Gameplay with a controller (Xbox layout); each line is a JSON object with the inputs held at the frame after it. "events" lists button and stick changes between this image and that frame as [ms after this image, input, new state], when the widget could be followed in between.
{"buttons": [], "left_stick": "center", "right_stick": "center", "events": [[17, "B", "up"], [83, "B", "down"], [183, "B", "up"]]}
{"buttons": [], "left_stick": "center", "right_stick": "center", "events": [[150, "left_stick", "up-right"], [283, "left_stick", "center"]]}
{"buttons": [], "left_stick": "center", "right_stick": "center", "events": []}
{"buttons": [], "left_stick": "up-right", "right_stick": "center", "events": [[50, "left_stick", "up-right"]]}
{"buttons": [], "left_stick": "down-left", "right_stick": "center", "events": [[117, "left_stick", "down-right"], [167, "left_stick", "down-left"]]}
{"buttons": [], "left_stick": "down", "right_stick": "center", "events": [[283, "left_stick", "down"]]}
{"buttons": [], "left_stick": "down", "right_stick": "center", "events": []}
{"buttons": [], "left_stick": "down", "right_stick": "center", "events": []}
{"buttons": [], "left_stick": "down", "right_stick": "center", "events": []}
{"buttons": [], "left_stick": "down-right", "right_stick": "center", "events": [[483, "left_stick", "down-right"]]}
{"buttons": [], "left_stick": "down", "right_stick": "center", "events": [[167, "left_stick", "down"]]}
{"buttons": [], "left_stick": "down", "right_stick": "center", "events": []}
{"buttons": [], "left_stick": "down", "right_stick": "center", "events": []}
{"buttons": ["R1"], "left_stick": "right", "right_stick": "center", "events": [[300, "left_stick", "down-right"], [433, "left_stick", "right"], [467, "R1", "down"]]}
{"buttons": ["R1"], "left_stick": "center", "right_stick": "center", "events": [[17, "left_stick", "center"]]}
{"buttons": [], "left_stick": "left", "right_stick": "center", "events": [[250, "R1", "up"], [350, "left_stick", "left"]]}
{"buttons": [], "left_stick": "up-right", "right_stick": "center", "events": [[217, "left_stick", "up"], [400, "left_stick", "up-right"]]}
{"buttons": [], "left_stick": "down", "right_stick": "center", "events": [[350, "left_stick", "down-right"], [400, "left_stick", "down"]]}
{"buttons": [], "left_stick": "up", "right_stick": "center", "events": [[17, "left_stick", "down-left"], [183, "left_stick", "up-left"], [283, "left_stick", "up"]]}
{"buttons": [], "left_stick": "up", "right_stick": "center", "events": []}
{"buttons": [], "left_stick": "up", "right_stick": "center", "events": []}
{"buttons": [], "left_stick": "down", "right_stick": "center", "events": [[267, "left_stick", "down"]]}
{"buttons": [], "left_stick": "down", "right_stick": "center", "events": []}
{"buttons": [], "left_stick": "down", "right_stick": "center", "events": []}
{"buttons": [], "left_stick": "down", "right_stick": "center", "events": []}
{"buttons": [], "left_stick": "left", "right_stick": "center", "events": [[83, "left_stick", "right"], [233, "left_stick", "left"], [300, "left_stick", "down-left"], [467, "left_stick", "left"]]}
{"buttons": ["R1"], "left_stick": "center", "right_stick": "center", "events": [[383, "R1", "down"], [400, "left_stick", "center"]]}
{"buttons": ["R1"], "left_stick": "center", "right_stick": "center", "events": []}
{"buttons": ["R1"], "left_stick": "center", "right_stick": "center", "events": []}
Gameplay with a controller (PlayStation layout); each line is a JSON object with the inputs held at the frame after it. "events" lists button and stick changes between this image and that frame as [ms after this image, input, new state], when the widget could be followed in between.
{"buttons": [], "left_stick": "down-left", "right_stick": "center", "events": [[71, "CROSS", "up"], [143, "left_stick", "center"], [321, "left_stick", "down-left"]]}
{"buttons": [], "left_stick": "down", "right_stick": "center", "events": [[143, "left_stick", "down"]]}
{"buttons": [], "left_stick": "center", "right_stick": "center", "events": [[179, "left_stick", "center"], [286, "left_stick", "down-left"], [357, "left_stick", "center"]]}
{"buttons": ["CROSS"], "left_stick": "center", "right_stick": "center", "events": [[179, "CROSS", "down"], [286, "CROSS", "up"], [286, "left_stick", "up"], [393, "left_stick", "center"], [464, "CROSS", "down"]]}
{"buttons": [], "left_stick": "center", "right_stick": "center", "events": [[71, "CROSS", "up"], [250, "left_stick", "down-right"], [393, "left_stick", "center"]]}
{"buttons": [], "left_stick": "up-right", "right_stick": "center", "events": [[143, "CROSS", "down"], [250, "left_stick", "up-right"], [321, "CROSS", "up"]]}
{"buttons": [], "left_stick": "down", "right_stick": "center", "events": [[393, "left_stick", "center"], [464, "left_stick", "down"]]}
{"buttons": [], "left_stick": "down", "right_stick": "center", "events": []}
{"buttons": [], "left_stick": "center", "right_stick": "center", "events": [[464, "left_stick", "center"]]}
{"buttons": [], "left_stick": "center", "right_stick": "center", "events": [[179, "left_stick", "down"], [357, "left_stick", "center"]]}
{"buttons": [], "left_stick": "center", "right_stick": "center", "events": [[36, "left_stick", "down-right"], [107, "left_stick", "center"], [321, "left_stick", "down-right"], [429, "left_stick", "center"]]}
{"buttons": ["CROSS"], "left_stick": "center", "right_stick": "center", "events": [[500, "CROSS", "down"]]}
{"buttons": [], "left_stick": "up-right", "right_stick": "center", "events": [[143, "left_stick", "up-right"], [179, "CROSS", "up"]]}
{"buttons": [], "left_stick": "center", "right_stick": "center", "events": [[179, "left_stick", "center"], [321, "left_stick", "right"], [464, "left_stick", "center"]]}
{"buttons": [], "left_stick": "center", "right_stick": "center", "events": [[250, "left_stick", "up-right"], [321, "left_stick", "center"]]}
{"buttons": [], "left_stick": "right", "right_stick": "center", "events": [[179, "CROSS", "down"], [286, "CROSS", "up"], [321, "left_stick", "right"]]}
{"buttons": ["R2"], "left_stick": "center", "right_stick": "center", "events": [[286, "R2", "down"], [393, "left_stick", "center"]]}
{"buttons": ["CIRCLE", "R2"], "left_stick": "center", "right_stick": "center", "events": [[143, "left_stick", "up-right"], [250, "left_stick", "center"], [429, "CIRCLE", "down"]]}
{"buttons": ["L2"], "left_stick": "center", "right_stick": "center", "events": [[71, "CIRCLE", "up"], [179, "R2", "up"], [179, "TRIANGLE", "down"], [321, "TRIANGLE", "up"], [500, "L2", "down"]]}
--------------------------------
Your objective: Using the material, show each line where the string "lists" can be found.

Completed exercise:
Gameplay with a controller (Xbox layout); each line is a JSON object with the inputs held at the frame after it. "events" lists button and stick changes between this image and that frame as [ms after this image, input, new state], when the widget could be followed in between.
Gameplay with a controller (PlayStation layout); each line is a JSON object with the inputs held at the frame after it. "events" lists button and stick changes between this image and that frame as [ms after this image, input, new state], when the widget could be followed in between.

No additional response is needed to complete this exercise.